As much hype and attention that the machine learning / artificial intelligence field gets, and in spite of some impressive results that have come out of it in the form of e.g. ChatGPT, overall we have very little understanding in exactly how do these models work. We can train them, and we can use them, but we cannot answer any questions about what a particular AI model will or will not do, outside of testing this empirically. This is quite a big problem, especially for safety or alignment reasons, i.e. making sure that we don’t accidentally create an AI model that has both the capability and the inclination to rename itself Skynet and do skynet-y things.

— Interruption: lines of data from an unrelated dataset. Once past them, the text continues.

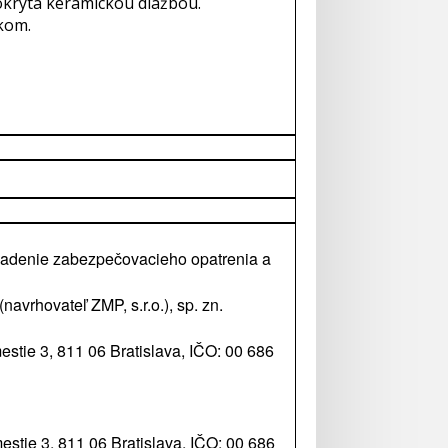
okrytá keramickou dlažbou.
skom.
riadenie zabezpečovacieho opatrenia a
vrhovateľ ZMP, s.r.o.), sp. zn.
estie 3, 811 06 Bratislava, IČO: 00 686
estie 3, 811 06 Bratislava, IČO: 00 686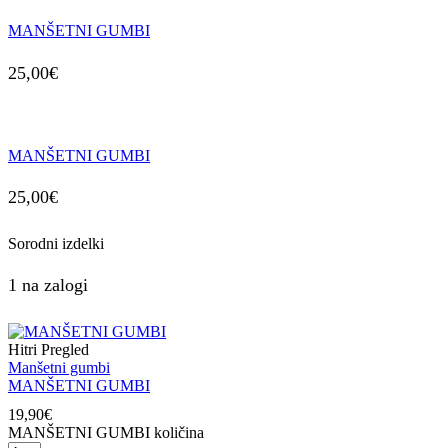
MANŠETNI GUMBI
25,00
€
MANŠETNI GUMBI
25,00
€
Sorodni izdelki
1 na zalogi
Hitri Pregled
Manšetni gumbi
MANŠETNI GUMBI
19,90
€
MANŠETNI GUMBI količina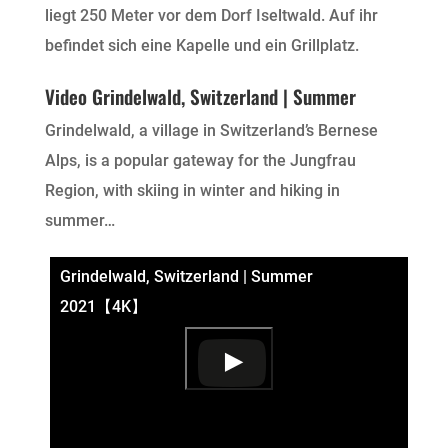
liegt 250 Meter vor dem Dorf Iseltwald. Auf ihr
befindet sich eine Kapelle und ein Grillplatz.
Video Grindelwald, Switzerland | Summer
Grindelwald, a village in Switzerland’s Bernese
Alps, is a popular gateway for the Jungfrau
Region, with skiing in winter and hiking in
summer…
Grindelwald, Switzerland | Summer
2021【4K】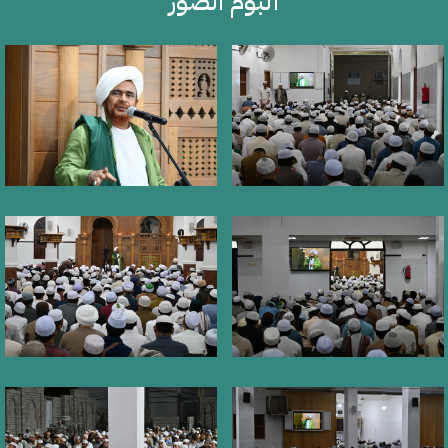
ألبوم الصور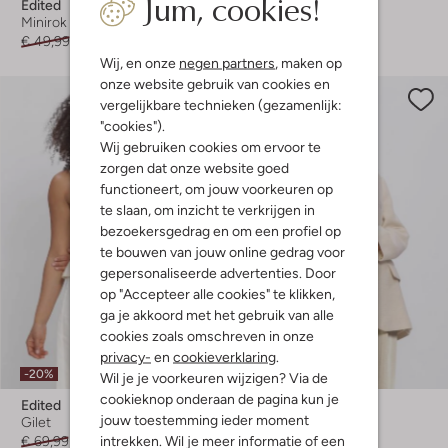
Jum, cookies!
Edited
Edited
Minirok
Top
€ 49,99
€ 34,99
€ 59,99
€ 41,99
Wij, en onze
negen partners
, maken op
onze website gebruik van cookies en
vergelijkbare technieken (gezamenlijk:
"cookies").
Wij gebruiken cookies om ervoor te
zorgen dat onze website goed
functioneert, om jouw voorkeuren op
te slaan, om inzicht te verkrijgen in
bezoekersgedrag en om een profiel op
te bouwen van jouw online gedrag voor
gepersonaliseerde advertenties. Door
op "Accepteer alle cookies" te klikken,
ga je akkoord met het gebruik van alle
cookies zoals omschreven in onze
privacy-
en
cookieverklaring
.
-20%
-40%
Wil je je voorkeuren wijzigen? Via de
cookieknop onderaan de pagina kun je
Edited
Edited
jouw toestemming ieder moment
Gilet
Blazer
intrekken. Wil je meer informatie of een
€ 69,99
€ 55,99
€ 129,99
€ 77,99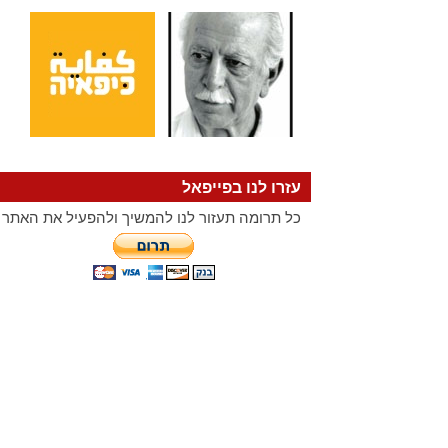
עזרו לנו בפייפאל
כל תרומה תעזור לנו להמשיך ולהפעיל את האתר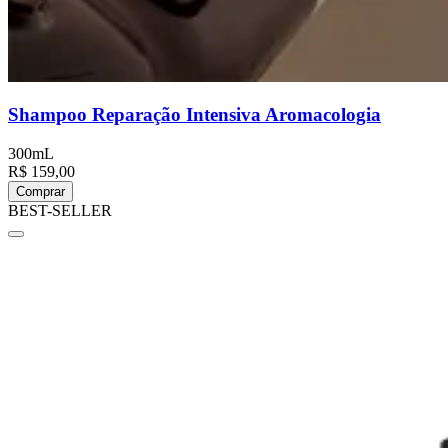
Shampoo Reparação Intensiva Aromacologia
300mL
R$ 159,00
Comprar
BEST-SELLER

Thankfully we have some of the brightest minds of our generation working on this problem, and Scott Alexander has this excellent article trying to summarize recent findings (from Anthropic’s interpretability team) on the topic: God Help Us, Let’s Try To Understand AI Monosemanticity. It starts for relatively basic concepts and does I think an excellent job at explaining both the problems and the results in a way that remains relatively comprehensible even for someone (such as myself) who has virtually no knowledge of the field. As a bonus, it even goes a bit into discussing how the properties of artificial neural nets relate to those of biological neural nets (i.e. our brains), though there’s very little of credible research results on this.
Go read it! If you need extra motivation, the subtitle of the post is Inside every AI is a bigger AI, trying to get out and that is just too funny to ignore.